I “discussi” dati dell’istituto Cattaneo dicono che, alla luce del campione delle elezioni, si ha: PD al 34,3%, centrodestra al 29,5% M5S al 21,4%
Il PD ha dimostrato che rimane una forza diffusa sulla nazione ma non è in grado di esserne il leader indiscusso come aveva fatto sperare due anni fa.
Il Movimento 5 Stelle ha ottenuto un buon risultato a Roma e a Torino, ma fa una figuraccia a Milano e ha perso moltissimi voti rispetto alle europee 2014 negli altri comuni dove si è votato.
Il Centrodestra si è dimostrato un gigante dai piedi di argilla, troppo frammentato e indeciso non ha saputo mettere a segno punti importanti, tra cui Roma; a Milano, dove però si è schierato unito, ha mostrato tutta la sua potenza.

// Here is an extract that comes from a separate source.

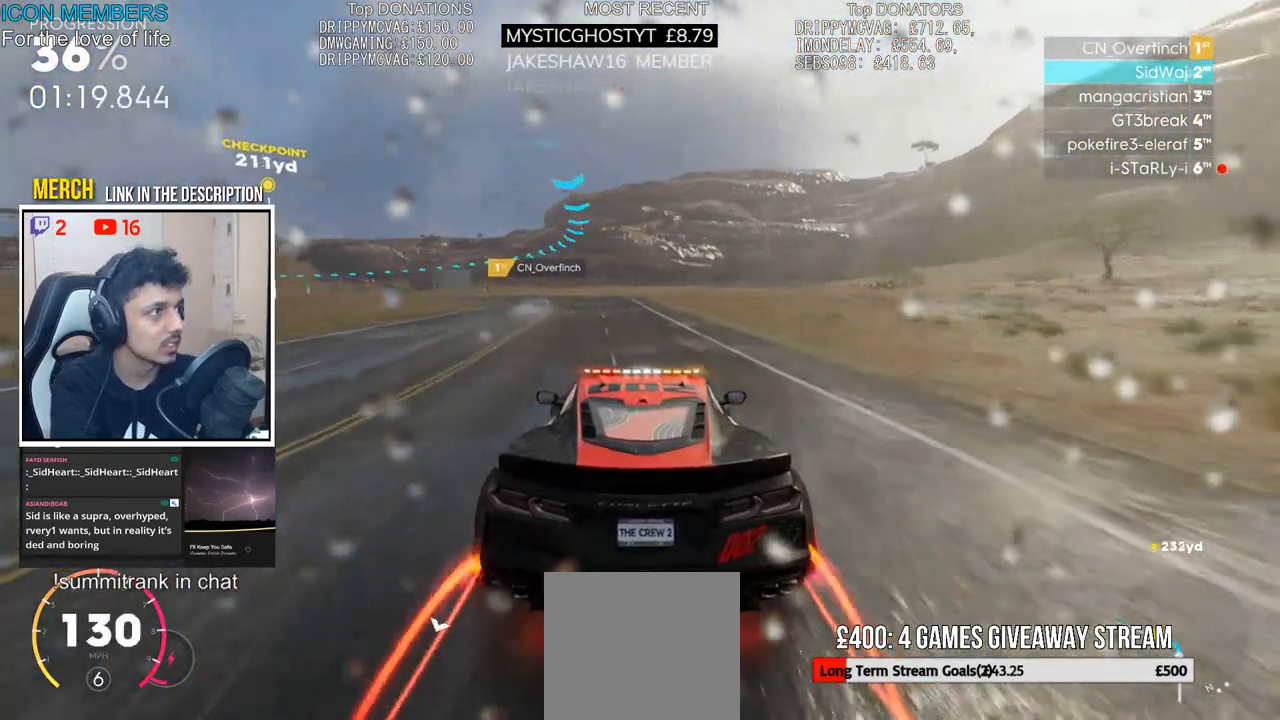
{"buttons": ["R2"], "left_stick": "left", "right_stick": "center", "events": [[250, "left_stick", "center"], [333, "left_stick", "left"]]}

Se questo è il disegno della situazione politica italiana, vale davvero la pena, per centrodestra e M5S, di far naufragare la riforma elettorale, solo per mandare a casa Renzi?
Il piano delle opposizioni è stato dichiarato: votare NO alla riforma costituzionale, mandare a casa Renzi e il Governo e per mezzo di un Governo di unità nazionale, nominato dal Presidente della Repubblica, (a cui comunque i 5 stelle non parteciperebbero) scrivere una nuova legge elettorale.
Dato che questo programma è inverosimile, lo scenario più probabile è che se il Governo Renzi cadrà, nel 2018 si eleggerà la Camera con il sistema maggioritario dell’Italicum mentre il Senato sarà eletto con un sistema proporzionale puro, il che ci riporta dritti all’ingovernabilità del 2013 e ad alleanze e patti scomodi per tutti.
L’Italia non è nella condizione di sopportare un altro quinquennio di incertezza governativa, chiunque vincerà nel 2018.
Per la regola del complemento a uno, dai dati delle Amministrative sappiamo che il 65,7% della popolazione votante non è nostra sostenitrice. Si tratta di un dato da tenere bene in mente quando si propaganda per il referendum, dobbiamo far passare l’idea che un’alternativa al sì non c’è.